Raw Cooling


Head of History 1984 – 2015

Sedbergh School is saddened to record the death of former teacher, Michael Raw, on 27th May. Educated at Haberdashers School and Queens College, Cambridge, Michael was invited to join the Common Room of Sedbergh School in 1984 as Head of the History Department.

Michael was a generous colleague and a compelling teacher. His propensity for clear, erudite explanations of the subject matter combined with entertaining and often gruesome detail created an enviable level of engagement with his pupils.

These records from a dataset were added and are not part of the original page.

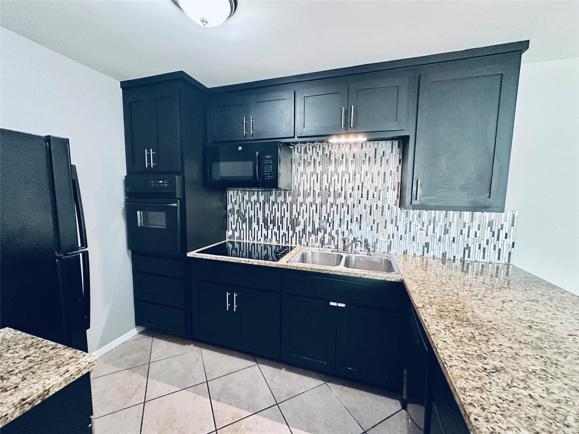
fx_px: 234
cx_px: 290
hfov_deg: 102.1
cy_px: 217
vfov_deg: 85.7
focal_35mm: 14
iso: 500
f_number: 2.2
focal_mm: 2.22
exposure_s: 1/60
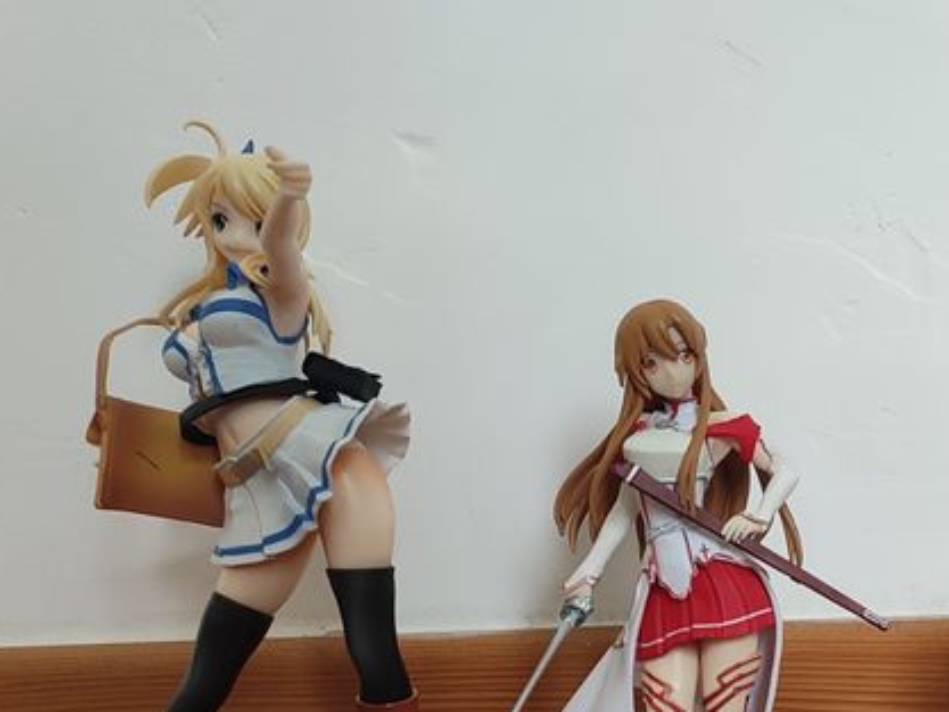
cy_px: 744
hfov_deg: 28.3
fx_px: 1645
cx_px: 1124
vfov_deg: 23.2
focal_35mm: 60
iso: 367
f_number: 1.9
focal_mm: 6.04
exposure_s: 1/33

Unashamed of his eccentricities Michael chuckled at the reputation he enjoyed. Pupils recall the windows of Room 13 open all year round, in sun, wind and even the odd Cumbrian snow storm. Michael was a willing judge for any school competition from house drama to academic challenge. His cutting, occasionally brutal critique of pupils’ performance could certainly not be called pithy but was always entertaining, apt and often surprisingly edifying.

After writing in his early adulthood for amongst others the Cambridge footlights and ‘Not The Nine O’clock News’ Michael had to content himself with writing and performing in Sedbergh’s own sketch show ‘A kick in the stalls’ and its various sequels. One particularly memorable scene featured Michael in Y fronts grunting as a monosyllabic caveman. Shocking for pupils and colleagues alike this hilarious performance typified Michael in that it was funny, unashamed and perfectly pitched. When a spoof ‘Micky Raw Sedbergh’ twitter account emerged in 2012 readers were fairly sure that it was a parody – but with Michael anything was possible.

Michael was unashamed of his determination to do things the old way and found that his genuine charm and warmth meant others wanted to accommodate him. His reluctance to use a computer was warmly indulged by the school secretary who typed his hand written pupil reports for many years after the Common Room embraced a computerised report system.

Michael was a generous, entertaining and warm host who welcomed many colleagues and former pupils to his home. An evening at one of his successive Sedbergh residences was a richly sought after prize, particularly as it came with viewing rights to Michael’s extensive collection of historic artefacts, modern art and an enviable library. Conversation was lively as Michael brought together friends from different aspects of his life, regailing them with stories of his work on radio and television comedy, and name dropping with ease.

During a stint playing for the Harlequins Michael gained what he described as his ‘cauliflower ears’ as well as a keen sense of sportsmanship. At Sedbergh he coached the First XV from 1987-1991 and later moved to the B1 team with whom he stuck for much of his career.

Sedbergh has benefitted from Michael’s writing and attention to literary detail over many decades, first during his time as editor of the Sedberghian and latterly as Michael was appointed to chronicle various aspects of the school’s history. Prior to retiring from teaching Michael was invited to write ‘Thread of gold’, a history of Sedbergh School Football Club. He approached this with his trademark thoroughness reading every historic issue of the Sedberghian magazine, Captains’ minute book, Governors’ minute book and personal memoir available. 

In recent years Michael undertook the substantial role of school historian, seeking to research and write a new history of the school in time for the 500th anniversary. Michael’s diligence and integrity made him the perfect person for this role. He sought to accurately represent the community he served while ensuring that the individuals involved were portrayed compassionately. Michael’s portrayal weaves the events of school life into the context of national and international history in a manner that elevates the book beyond the ambitions of many coffee table school histories. Michael died whilst writing the final chapter. The completist in him would have been slightly frustrated with the premature ending to his career as a writer but the comedian in him would have chuckled at the off beat timing.

Michael travelled to the Baltic states in mid May for a much anticipated holiday. Unsurprisingly he travelled with a suitcase full of history books about the region, keen as always to expand his knowledge and engage deeply with his subject matter. Michael died in his sleep on holiday.

Michael’s death is a great loss to his many friends in the Sedbergh community and further afield. He was a special man who will be sadly missed.